469 - Risk Phenotype Association with Early-Onset Sepsis in Preterm Infants
Monday, May 1, 2023
9:30 AM – 11:30 AM ET
Poster Number: 469 Publication Number: 469.432
Sarah A.. Coggins, Childrens Hospital of Philadelphia, Philadelphia, PA, United States; Sagori Mukhopadhyay, Childrens Hospital of Philadelphia, Philadelphia, PA, United States; Karen M. Puopolo, Perelman School of Medicine at the University of Pennsylvania, Philadelphia, PA, United States
Neonatologist Childrens Hospital of Philadelphia Philadelphia, Pennsylvania, United States
Background: Neonatal early-onset sepsis (EOS) disproportionately affects preterm infants, leading to widespread empiric antibiotic use at birth.

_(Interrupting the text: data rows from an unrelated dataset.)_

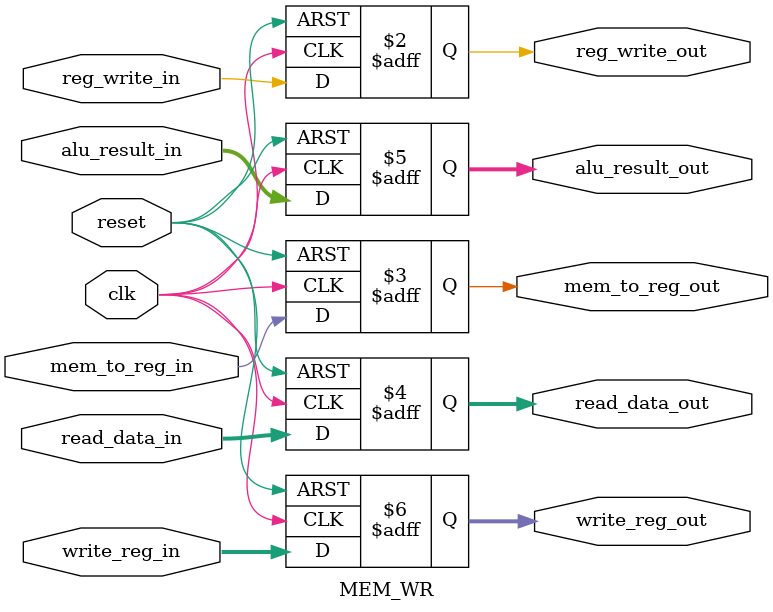
<source format=v>
module MEM_WR(
    input clk,
    input reset,
    // Señales de control
    input reg_write_in, mem_to_reg_in,
    // Datos
    input [31:0] read_data_in,
    input [31:0] alu_result_in,
    input [4:0] write_reg_in,
    
    output reg reg_write_out, mem_to_reg_out,
    output reg [31:0] read_data_out,
    output reg [31:0] alu_result_out,
    output reg [4:0] write_reg_out
);
    always @(posedge clk or posedge reset) begin
        if (reset) begin
            reg_write_out <= 1'b0; mem_to_reg_out <= 1'b0;
            read_data_out <= 32'b0;
            alu_result_out <= 32'b0;
            write_reg_out <= 5'b0;
        end else begin
            reg_write_out <= reg_write_in; mem_to_reg_out <= mem_to_reg_in;
            read_data_out <= read_data_in;
            alu_result_out <= alu_result_in;
            write_reg_out <= write_reg_in;
        end
    end
endmodule

</source>
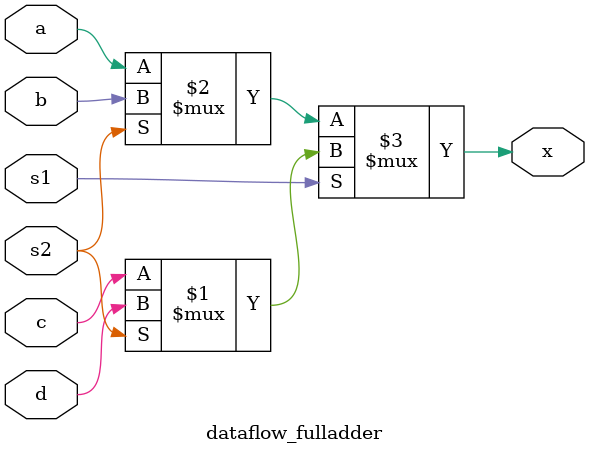
<source format=v>
module dataflow_fulladder(input a,b,c,d,s2,s1, output x);
assign x = s1 ? (s2 ? d : c) : (s2 ? b :a );
endmodule 
</source>
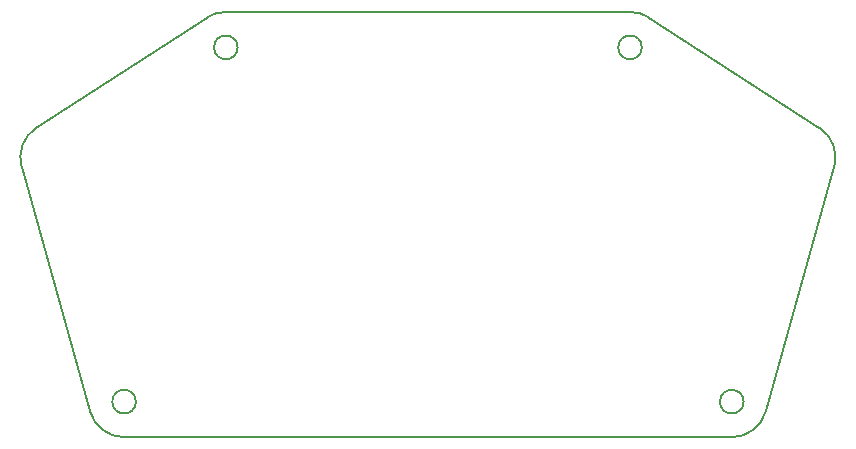
<source format=gbr>
G04 #@! TF.GenerationSoftware,KiCad,Pcbnew,7.0.2-0*
G04 #@! TF.CreationDate,2023-07-23T18:43:10+09:00*
G04 #@! TF.ProjectId,capacitor_board2,63617061-6369-4746-9f72-5f626f617264,rev?*
G04 #@! TF.SameCoordinates,Original*
G04 #@! TF.FileFunction,Profile,NP*
%FSLAX46Y46*%
G04 Gerber Fmt 4.6, Leading zero omitted, Abs format (unit mm)*
G04 Created by KiCad (PCBNEW 7.0.2-0) date 2023-07-23 18:43:10*
%MOMM*%
%LPD*%
G01*
G04 APERTURE LIST*
G04 #@! TA.AperFunction,Profile*
%ADD10C,0.200000*%
G04 #@! TD*
G04 APERTURE END LIST*
D10*
X171524619Y-119500018D02*
G75*
G03*
X174413510Y-117308891I-19J3000018D01*
G01*
X162914058Y-83500000D02*
X128685942Y-83500000D01*
X128685942Y-83500024D02*
G75*
G03*
X127056189Y-83981290I-42J-2999976D01*
G01*
X117186506Y-117308886D02*
G75*
G03*
X120075381Y-119500001I2888894J808886D01*
G01*
X180204272Y-96627411D02*
G75*
G03*
X178945183Y-93299825I-2888872J808911D01*
G01*
X129685942Y-86500000D02*
G75*
G03*
X129685942Y-86500000I-1000000J0D01*
G01*
X172524619Y-116500001D02*
G75*
G03*
X172524619Y-116500001I-1000000J0D01*
G01*
X120075381Y-119500001D02*
X171524619Y-119500001D01*
X121075381Y-116500001D02*
G75*
G03*
X121075381Y-116500001I-1000000J0D01*
G01*
X164543798Y-83981311D02*
G75*
G03*
X162914058Y-83500000I-1629698J-2518389D01*
G01*
X174413511Y-117308891D02*
X180204322Y-96627425D01*
X163914058Y-86500000D02*
G75*
G03*
X163914058Y-86500000I-1000000J0D01*
G01*
X127056189Y-83981290D02*
X112654817Y-93299825D01*
X112654789Y-93299781D02*
G75*
G03*
X111395678Y-96627425I1629811J-2518719D01*
G01*
X111395678Y-96627425D02*
X117186489Y-117308891D01*
X178945183Y-93299825D02*
X164543811Y-83981290D01*
M02*

</source>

While antibiotics are administered to protect infants from severe infection, most infants are ultimately uninfected, with evidence suggesting adverse neonatal outcomes associated with early antibiotic exposures. Aside from an AAP-endorsed “low-risk EOS” birth phenotype (birth via Cesarean section (CS), no labor, rupture of membranes (ROM) at delivery), a scenario in which empiric antibiotics may be reasonably deferred, there are no comprehensive data-driven approaches to preterm EOS risk stratification. Objective: To assess EOS incidence among prespecified EOS risk phenotypes based on delivery characteristics. Design/Methods: Retrospective cohort study of preterm infants born < 35 weeks gestation at four Philadelphia-area perinatal centers during 2017-2021. We constructed EOS risk phenotypes based on variables associated with EOS pathogenesis (presence of labor, ROM duration, delivery mode), and a priori created a phenotype including all infants born following prolonged preterm ROM (PPROM), due to its hypothesized association with EOS risk regardless of delivery mode or labor. EOS was defined as pathogen isolation from blood or cerebrospinal fluid in the first 72 hours after birth, excluding common commensals. The primary outcome was EOS incidence within the overall cohort and within each phenotype. Results: There were 2937 infants included in the analysis, with median gestational age (GA) 33 weeks and birth weight (BW) 1795 grams. Among these, 1907 (65%) infants received an EOS evaluation (blood culture and antibiotics) at birth. Six phenotypes were identified, with EOS distribution across the cohort shown in Table 1. 29% of infants met the AAP “low-risk” phenotype designation (CS, no labor, ROM at delivery). Figure 1 shows phenotype distribution by GA and BW. 21 infants had EOS (0.7%). The majority of EOS cases (13/21, 62%) occurred in the setting of PPROM, with a phenotype EOS frequency of 2.4% (Table 1). There were no EOS cases among infants born by CS without ROM (with or without labor), nor via CS with ROM < 18 hours without labor. Table 2 presents characteristics of infants with EOS.
Conclusion(s): Within a cohort of almost 3,000 preterm infants, we identified differential EOS incidence by EOS risk phenotype. These phenotypes may inform EOS risk stratification and antibiotic stewardship in preterm infants, but require validation in larger cohorts to inform robust population estimates of EOS incidence.